A columnist writes opinion pieces for newspapers, magazines or websites. Columnists provide analysis on general news, politics, business, sports and a wide array of other topics. Some columnists are known for biting commentary, while others use humor to get their point across. Others merely aim to inform and entertain without providing too much of an opinion one way or the other.
Columnists gather information from already reported stories and form an analysis based on the findings. Unlike regular reporters, columnists don’t necessarily deliver just the straight facts base on reliable sources. Instead, columnists use their own voices to convey their opinions. For instance, a sports or political columnist may attend an event, then give his own take of what really happened. Some columnists approach their jobs with a “critical eye,” meaning they write about what they like or don’t like about a topic. Most columnists have reputations as experts on their topics.
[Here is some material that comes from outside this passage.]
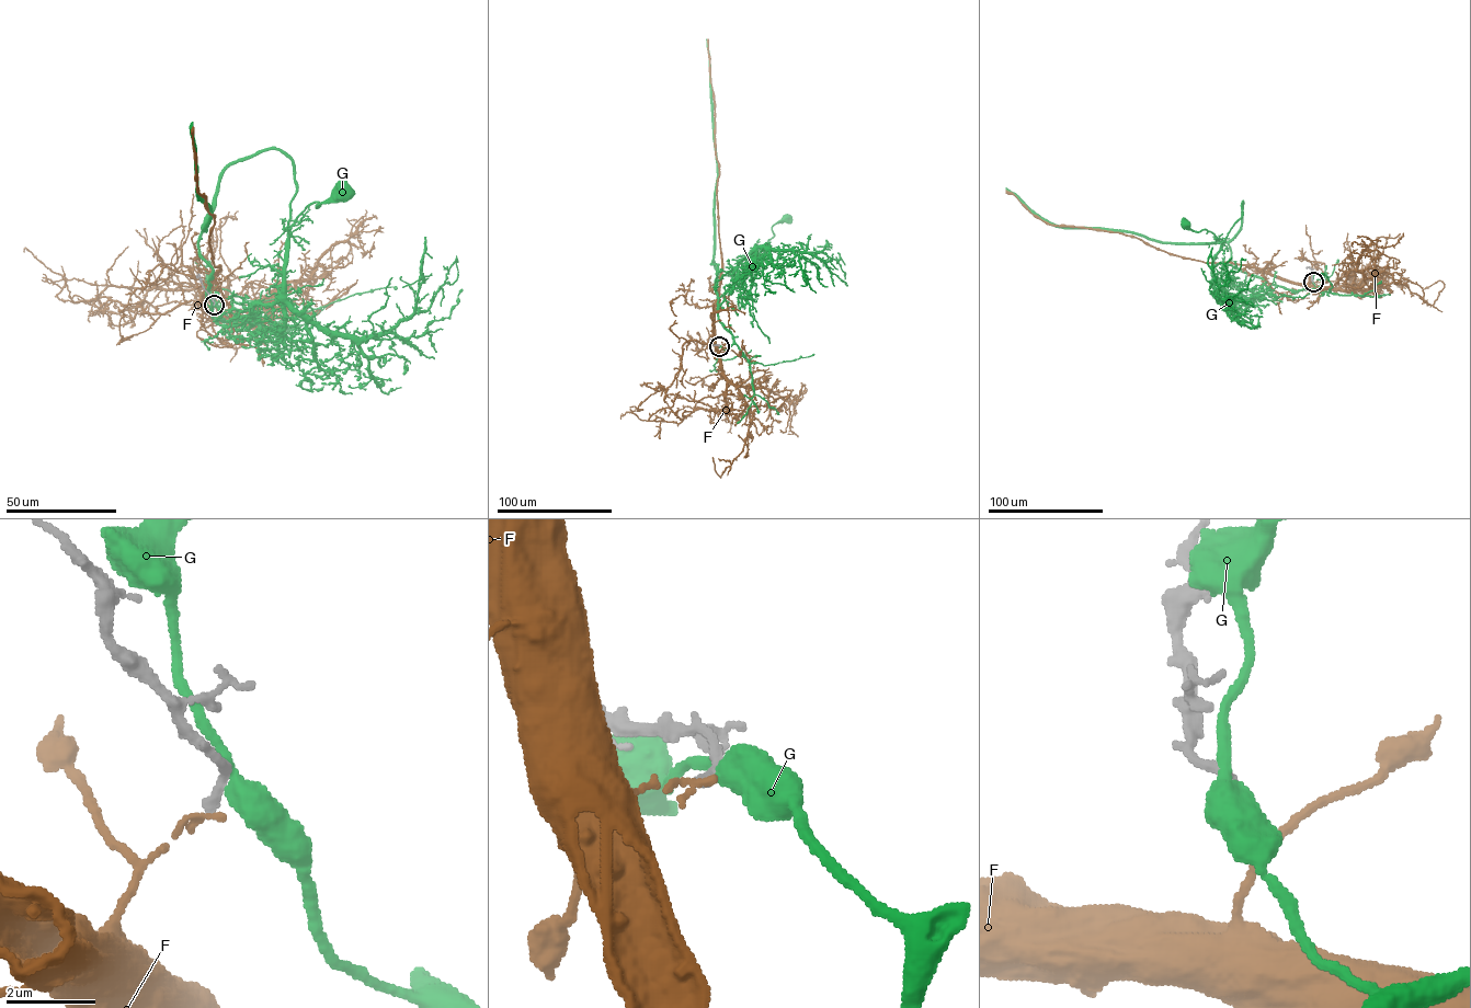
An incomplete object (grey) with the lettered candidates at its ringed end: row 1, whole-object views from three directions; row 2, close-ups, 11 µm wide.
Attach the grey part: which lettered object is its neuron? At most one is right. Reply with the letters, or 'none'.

A columnist benefits from strong interviewing skills. She must be an accomplished researcher with good analytical and writing skills, as well as have a firm grasp of the publisher's style guidelines, which for magazines and newspapers is often Associated Press Stylebook. She also needs to be an adept typist and communicator, as well as motivated, organized and resilient. Some columnists work long and odd hours that involve evenings, weekends and holidays.
No set requirements exist to become a columnist. Most newspapers and magazines prefer someone with a bachelor’s degree in communications or journalism, but education isn’t always as important as an ability to analyze topics and write well. The majority of newspaper and magazine columnists begin their careers as reporters before being promoted into the role. Meanwhile, anyone who starts an opinion website or blog is a columnist -- even a well-respected one, if he proves over time to be an expert in his field.
The U.S. Bureau of Labor Statistics predicts that jobs for reporters and correspondents will decline 14 percent from 2012 to 2022. Falling revenue from print advertising and the increasing demand for online news will contribute to this loss of jobs. The competition for journalism positions will be strongest in large cities, and local media will offer the best prospects.
Columnists' wages vary greatly, largely depending on the size and scope of the publication for which they write. To give a general idea, 80 percent of news reporters and correspondents earned between $20,710 and $77,360 annually as of May 2013, according to the BLS. Columnist salaries typically fall into the same range.